Наша квартира — на окраине города. Здесь ютится нищета, оборванная, чахлая, изглоданная нуждою. А на главных улицах — богатство и роскошь. Магазины — чего только в них нет! Разбегаются детские глаза, кружится голова.

Но больше всего меня занимало море. Эх и размахнулось же оно! Куда ни глянь — все вода. Иногда она затягивается синим атласом. Солнце огневыми ладонями разглаживает морщины, вышивает золотые узоры. Нельзя оторвать глаз. Потом откуда-то прилетит ветер. В его поступках есть что-то мальчишеское. Он любит поиграть, выкинуть ту или другую каверзу. Нагонит столько туч, что залепит ими все небо, и начинает биться невидимыми крыльями о поверхность моря. Золотые узоры исчезают. Все смято, встрепано. Поднимается гул и рев. Я тогда смотрю на море с боязливым любопытством. Бездны его выворачиваются наизнанку. Горбатые волны кажутся демонами. Это они, лохматые и седые, катаются по взъерошенной воде и громко ржут…

Чего только не придет в детскую голову!

Дядя мой скоро пропился вдребезги. Устроил меня поводырем у слепого музыканта, что жил с нами на одной квартире. Строго наказал:

— Слушайся его. Старик он хороший.

А сам переехал в другой город.

Помню — на старике потертый клетчатый костюм, широкополая соломенная шляпа. Лицо у него — как у апостола Павла, что нарисован в нашей церкви. Имя — Влас Власович.

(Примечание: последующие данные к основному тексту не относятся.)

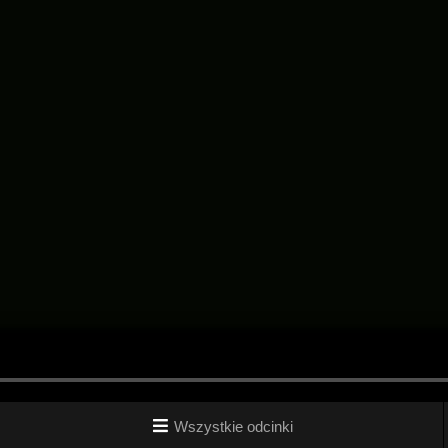
Wszystkie odcinki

Я вожу его ночью по домам, у которых горят красные фонари. Он играет на скрипке. В его умелых руках скрипка поет на разные голоса, рыдает, смеется, выводит такие трели, что заслушались бы сами жаворонки. В такие моменты я искренне люблю старика. Любят его и накрашенные девицы.

— Влас Власович! Еще что-нибудь! Чувствительный романс…

Слепой музыкант продолжает свою игру, а я с фуражкой в руках обхожу публику.

Каких только мужчин здесь нет! Пожилые, почтенные отцы семейств и безусые юноши, почти мальчики. Одни из них уходят, другие приходят. Торгуются с женщинами, говорят о похабщине со смаком, как о сладких пирогах. Вообще здесь все происходит проще, чем на собачьей свадьбе.